1 го сентября в ночь отдан приказ Кутузова об отступлении русских войск через Москву на Рязанскую дорогу.
Первые войска двинулись в ночь. Войска, шедшие ночью, не торопились и двигались медленно и степенно; но на рассвете двигавшиеся войска, подходя к Дорогомиловскому мосту, увидали впереди себя, на другой стороне, теснящиеся, спешащие по мосту и на той стороне поднимающиеся и запружающие улицы и переулки, и позади себя – напирающие, бесконечные массы войск. И беспричинная поспешность и тревога овладели войсками. Все бросилось вперед к мосту, на мост, в броды и в лодки. Кутузов велел обвезти себя задними улицами на ту сторону Москвы.
К десяти часам утра 2 го сентября в Дорогомиловском предместье оставались на просторе одни войска ариергарда. Армия была уже на той стороне Москвы и за Москвою.
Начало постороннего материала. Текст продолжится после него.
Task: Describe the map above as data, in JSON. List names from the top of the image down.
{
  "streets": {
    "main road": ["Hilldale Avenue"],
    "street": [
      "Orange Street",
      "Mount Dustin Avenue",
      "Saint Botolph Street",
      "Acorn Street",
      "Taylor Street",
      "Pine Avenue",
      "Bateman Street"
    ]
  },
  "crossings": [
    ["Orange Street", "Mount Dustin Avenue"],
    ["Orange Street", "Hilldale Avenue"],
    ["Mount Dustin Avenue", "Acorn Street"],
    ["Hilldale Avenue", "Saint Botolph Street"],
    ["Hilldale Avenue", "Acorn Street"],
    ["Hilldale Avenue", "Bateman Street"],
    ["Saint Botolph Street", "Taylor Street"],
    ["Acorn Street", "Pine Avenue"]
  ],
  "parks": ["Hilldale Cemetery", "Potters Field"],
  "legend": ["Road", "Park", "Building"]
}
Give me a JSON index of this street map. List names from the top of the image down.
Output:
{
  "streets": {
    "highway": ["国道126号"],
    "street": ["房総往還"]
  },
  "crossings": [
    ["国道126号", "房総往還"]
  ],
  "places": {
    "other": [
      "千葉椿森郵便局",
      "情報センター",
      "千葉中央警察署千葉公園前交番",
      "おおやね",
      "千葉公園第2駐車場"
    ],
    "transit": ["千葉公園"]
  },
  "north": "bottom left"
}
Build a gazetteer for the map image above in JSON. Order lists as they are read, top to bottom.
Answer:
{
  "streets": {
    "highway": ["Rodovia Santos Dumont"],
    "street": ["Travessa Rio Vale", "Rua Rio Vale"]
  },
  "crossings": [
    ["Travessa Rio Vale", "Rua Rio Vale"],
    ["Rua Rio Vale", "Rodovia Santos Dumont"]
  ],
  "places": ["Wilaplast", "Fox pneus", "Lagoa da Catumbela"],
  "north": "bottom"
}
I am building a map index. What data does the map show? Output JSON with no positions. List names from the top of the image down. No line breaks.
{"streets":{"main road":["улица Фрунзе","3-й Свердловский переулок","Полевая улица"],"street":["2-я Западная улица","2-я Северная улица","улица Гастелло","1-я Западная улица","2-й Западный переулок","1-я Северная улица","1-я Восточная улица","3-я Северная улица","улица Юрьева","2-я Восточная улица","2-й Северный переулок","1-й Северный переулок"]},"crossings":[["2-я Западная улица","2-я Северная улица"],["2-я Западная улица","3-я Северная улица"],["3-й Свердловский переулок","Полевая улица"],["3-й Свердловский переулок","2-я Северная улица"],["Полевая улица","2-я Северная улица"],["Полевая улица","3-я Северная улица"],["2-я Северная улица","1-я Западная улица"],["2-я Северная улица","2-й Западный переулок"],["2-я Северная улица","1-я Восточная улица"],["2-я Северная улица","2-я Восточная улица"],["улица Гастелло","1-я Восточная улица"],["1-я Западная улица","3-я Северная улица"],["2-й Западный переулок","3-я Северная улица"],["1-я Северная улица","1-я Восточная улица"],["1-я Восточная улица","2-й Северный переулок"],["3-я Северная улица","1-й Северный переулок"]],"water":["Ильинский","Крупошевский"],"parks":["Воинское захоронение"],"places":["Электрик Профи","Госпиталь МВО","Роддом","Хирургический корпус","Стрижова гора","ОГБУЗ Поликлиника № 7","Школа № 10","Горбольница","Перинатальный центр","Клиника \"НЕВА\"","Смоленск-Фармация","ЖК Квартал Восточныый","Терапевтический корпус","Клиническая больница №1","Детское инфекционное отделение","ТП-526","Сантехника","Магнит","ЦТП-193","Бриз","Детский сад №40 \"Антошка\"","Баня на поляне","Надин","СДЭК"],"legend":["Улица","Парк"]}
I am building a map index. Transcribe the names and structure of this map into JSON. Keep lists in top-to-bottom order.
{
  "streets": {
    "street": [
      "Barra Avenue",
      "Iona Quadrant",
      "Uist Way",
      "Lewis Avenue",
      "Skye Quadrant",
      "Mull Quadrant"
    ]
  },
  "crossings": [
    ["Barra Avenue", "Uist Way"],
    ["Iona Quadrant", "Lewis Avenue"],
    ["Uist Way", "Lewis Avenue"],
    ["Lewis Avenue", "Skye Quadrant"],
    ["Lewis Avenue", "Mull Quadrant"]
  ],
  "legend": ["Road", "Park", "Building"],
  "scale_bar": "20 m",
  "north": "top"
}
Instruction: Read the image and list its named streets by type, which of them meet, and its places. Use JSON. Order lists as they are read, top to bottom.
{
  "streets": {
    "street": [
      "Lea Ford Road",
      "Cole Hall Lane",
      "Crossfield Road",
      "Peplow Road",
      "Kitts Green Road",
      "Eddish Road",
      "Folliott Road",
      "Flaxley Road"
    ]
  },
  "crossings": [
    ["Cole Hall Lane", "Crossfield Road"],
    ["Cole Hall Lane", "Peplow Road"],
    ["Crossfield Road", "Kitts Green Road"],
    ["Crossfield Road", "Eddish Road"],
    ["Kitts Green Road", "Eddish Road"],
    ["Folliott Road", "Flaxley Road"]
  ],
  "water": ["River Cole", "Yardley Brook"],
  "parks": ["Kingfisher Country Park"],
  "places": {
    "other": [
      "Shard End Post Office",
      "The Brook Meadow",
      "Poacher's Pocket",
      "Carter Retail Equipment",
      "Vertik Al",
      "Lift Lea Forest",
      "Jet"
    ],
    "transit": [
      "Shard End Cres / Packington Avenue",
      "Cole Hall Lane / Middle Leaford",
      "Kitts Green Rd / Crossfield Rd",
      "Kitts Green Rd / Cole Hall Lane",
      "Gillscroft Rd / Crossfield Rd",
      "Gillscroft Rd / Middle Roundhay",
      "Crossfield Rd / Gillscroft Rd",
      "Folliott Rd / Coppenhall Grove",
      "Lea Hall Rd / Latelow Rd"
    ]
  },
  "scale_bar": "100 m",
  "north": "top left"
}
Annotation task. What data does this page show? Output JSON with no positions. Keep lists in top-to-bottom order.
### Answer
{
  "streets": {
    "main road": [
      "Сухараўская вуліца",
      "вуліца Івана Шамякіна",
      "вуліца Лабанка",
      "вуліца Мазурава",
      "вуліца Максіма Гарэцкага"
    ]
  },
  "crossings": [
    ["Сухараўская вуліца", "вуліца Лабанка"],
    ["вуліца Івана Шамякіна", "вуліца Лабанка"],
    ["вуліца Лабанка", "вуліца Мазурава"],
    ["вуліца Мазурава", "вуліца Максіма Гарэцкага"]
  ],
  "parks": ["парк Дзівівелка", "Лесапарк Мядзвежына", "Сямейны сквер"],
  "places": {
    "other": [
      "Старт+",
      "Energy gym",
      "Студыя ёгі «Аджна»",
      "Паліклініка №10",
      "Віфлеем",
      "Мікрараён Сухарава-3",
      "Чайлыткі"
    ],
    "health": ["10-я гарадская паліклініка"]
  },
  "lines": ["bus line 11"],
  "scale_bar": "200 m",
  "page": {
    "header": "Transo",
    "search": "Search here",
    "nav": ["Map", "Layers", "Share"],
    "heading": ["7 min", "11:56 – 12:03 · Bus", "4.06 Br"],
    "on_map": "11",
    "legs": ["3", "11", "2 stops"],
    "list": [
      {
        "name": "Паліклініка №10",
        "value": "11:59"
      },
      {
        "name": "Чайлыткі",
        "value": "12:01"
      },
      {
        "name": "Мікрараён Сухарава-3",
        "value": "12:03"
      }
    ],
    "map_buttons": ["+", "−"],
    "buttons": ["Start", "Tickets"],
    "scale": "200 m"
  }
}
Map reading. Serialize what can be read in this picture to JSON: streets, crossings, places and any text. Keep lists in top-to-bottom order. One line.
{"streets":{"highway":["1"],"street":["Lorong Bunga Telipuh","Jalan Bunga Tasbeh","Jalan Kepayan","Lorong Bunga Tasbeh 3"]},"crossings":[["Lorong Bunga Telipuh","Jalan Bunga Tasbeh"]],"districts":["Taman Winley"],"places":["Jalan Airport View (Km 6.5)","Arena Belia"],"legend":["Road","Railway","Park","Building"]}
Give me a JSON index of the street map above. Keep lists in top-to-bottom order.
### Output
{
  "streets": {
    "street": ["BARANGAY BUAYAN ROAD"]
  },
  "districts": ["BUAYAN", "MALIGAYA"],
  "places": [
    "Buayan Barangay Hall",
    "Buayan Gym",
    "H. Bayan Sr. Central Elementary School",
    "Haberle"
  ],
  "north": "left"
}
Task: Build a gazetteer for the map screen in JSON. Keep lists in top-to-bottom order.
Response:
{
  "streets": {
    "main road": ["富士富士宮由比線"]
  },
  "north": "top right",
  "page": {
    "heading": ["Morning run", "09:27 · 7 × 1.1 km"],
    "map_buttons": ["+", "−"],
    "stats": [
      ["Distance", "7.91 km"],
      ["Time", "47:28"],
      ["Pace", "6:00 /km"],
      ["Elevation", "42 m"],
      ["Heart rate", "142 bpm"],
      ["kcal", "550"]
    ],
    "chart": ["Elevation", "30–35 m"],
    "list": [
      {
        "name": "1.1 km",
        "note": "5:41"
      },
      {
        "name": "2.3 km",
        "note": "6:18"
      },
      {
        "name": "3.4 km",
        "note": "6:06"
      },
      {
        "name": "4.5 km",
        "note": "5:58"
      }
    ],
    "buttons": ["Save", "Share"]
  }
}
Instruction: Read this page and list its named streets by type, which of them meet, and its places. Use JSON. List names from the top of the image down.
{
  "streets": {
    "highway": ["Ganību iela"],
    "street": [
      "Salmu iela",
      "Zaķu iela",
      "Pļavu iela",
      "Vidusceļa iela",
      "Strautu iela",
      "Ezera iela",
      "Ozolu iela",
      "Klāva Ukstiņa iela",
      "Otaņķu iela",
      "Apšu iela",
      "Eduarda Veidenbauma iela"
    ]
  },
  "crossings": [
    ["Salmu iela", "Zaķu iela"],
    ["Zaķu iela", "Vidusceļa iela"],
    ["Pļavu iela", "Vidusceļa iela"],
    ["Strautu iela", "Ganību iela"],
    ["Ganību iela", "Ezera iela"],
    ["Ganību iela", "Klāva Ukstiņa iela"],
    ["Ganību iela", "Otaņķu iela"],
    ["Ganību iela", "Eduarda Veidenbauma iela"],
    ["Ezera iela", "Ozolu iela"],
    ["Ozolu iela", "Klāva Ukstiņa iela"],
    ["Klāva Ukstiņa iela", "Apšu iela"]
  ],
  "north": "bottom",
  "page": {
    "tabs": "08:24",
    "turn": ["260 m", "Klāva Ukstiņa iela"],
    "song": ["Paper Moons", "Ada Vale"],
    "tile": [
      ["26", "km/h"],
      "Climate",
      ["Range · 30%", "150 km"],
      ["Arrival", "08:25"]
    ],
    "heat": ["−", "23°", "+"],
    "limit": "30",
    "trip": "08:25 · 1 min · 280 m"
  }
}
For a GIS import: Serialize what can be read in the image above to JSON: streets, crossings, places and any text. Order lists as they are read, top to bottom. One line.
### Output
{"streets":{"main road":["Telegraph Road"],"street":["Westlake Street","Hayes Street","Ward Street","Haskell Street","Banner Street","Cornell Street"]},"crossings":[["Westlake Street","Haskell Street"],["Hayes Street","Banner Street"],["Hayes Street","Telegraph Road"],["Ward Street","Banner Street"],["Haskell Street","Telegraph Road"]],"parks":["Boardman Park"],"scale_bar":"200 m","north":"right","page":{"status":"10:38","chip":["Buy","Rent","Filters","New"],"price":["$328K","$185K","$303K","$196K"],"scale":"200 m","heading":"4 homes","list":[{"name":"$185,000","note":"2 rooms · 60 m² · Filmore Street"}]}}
В это же время, в десять часов утра 2 го сентября, Наполеон стоял между своими войсками на Поклонной горе и смотрел на открывавшееся перед ним зрелище. Начиная с 26 го августа и по 2 е сентября, от Бородинского сражения и до вступления неприятеля в Москву, во все дни этой тревожной, этой памятной недели стояла та необычайная, всегда удивляющая людей осенняя погода, когда низкое солнце греет жарче, чем весной, когда все блестит в редком, чистом воздухе так, что глаза режет, когда грудь крепнет и свежеет, вдыхая осенний пахучий воздух, когда ночи даже бывают теплые и когда в темных теплых ночах этих с неба беспрестанно, пугая и радуя, сыплются золотые звезды.
2 го сентября в десять часов утра была такая погода. Блеск утра был волшебный. Москва с Поклонной горы расстилалась просторно с своей рекой, своими садами и церквами и, казалось, жила своей жизнью, трепеща, как звезды, своими куполами в лучах солнца.
При виде странного города с невиданными формами необыкновенной архитектуры Наполеон испытывал то несколько завистливое и беспокойное любопытство, которое испытывают люди при виде форм не знающей о них, чуждой жизни. Очевидно, город этот жил всеми силами своей жизни. По тем неопределимым признакам, по которым на дальнем расстоянии безошибочно узнается живое тело от мертвого. Наполеон с Поклонной горы видел трепетание жизни в городе и чувствовал как бы дыханио этого большого и красивого тела.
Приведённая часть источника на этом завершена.